◆ Work task
No pictures go into the copy. Write out exactly the lines below from the one containing "right eye: (279, 252)" through the one containing "left knee: (911, 627)".

◆ Items listed in a dataset
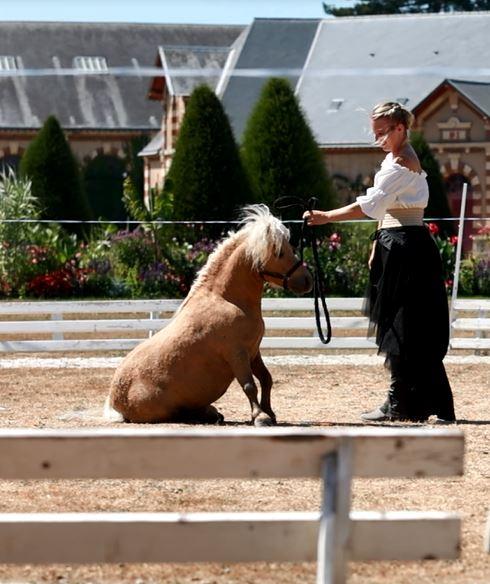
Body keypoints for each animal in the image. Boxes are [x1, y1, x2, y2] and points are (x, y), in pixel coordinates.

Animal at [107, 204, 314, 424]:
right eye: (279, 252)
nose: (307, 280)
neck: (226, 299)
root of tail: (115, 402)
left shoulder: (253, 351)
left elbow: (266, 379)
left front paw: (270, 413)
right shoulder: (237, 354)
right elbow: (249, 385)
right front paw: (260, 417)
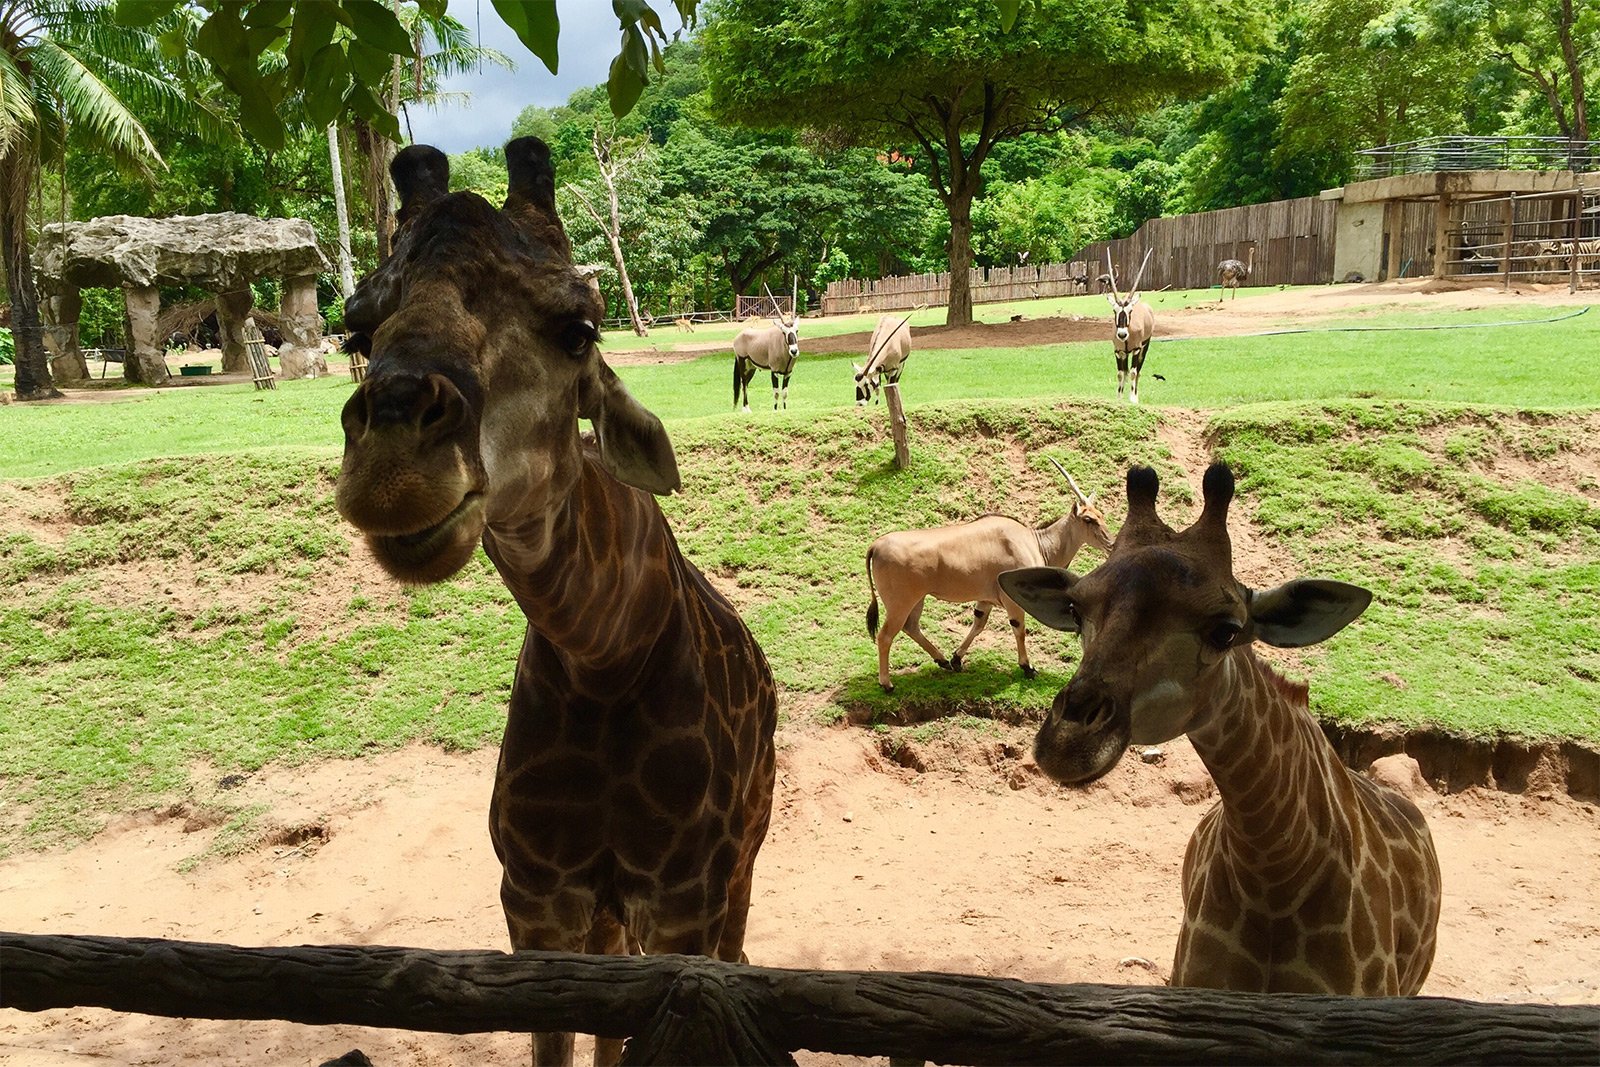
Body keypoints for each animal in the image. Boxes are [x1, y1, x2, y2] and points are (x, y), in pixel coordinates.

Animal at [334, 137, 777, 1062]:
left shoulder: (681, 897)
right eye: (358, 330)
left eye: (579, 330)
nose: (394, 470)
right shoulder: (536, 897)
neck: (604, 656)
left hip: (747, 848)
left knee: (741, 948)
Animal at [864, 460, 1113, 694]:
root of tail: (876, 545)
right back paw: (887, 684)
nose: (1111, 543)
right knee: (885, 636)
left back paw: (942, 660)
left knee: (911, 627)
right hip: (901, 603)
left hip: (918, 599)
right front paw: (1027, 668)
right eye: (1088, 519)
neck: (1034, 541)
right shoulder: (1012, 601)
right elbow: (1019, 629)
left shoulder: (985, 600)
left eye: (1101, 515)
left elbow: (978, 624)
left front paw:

◆ Reply
right eye: (279, 252)
nose: (307, 280)
neck: (226, 299)
root of tail: (115, 402)
left shoulder: (253, 351)
left elbow: (266, 379)
left front paw: (270, 413)
right shoulder: (237, 354)
right elbow: (249, 385)
right front paw: (260, 417)
Body keypoints for each animal in the image. Boxes are [x1, y1, x2, y2] and points are (x, y), in pixel coordinates.

Animal at [334, 137, 777, 1062]:
left shoulder: (681, 897)
right eye: (358, 330)
left eye: (579, 330)
nose: (394, 470)
right shoulder: (536, 897)
neck: (604, 656)
left hip: (747, 848)
left knee: (741, 948)
Animal at [864, 460, 1113, 694]:
root of tail: (876, 545)
right back paw: (887, 684)
nose: (1111, 543)
right knee: (885, 636)
left back paw: (942, 660)
left knee: (911, 627)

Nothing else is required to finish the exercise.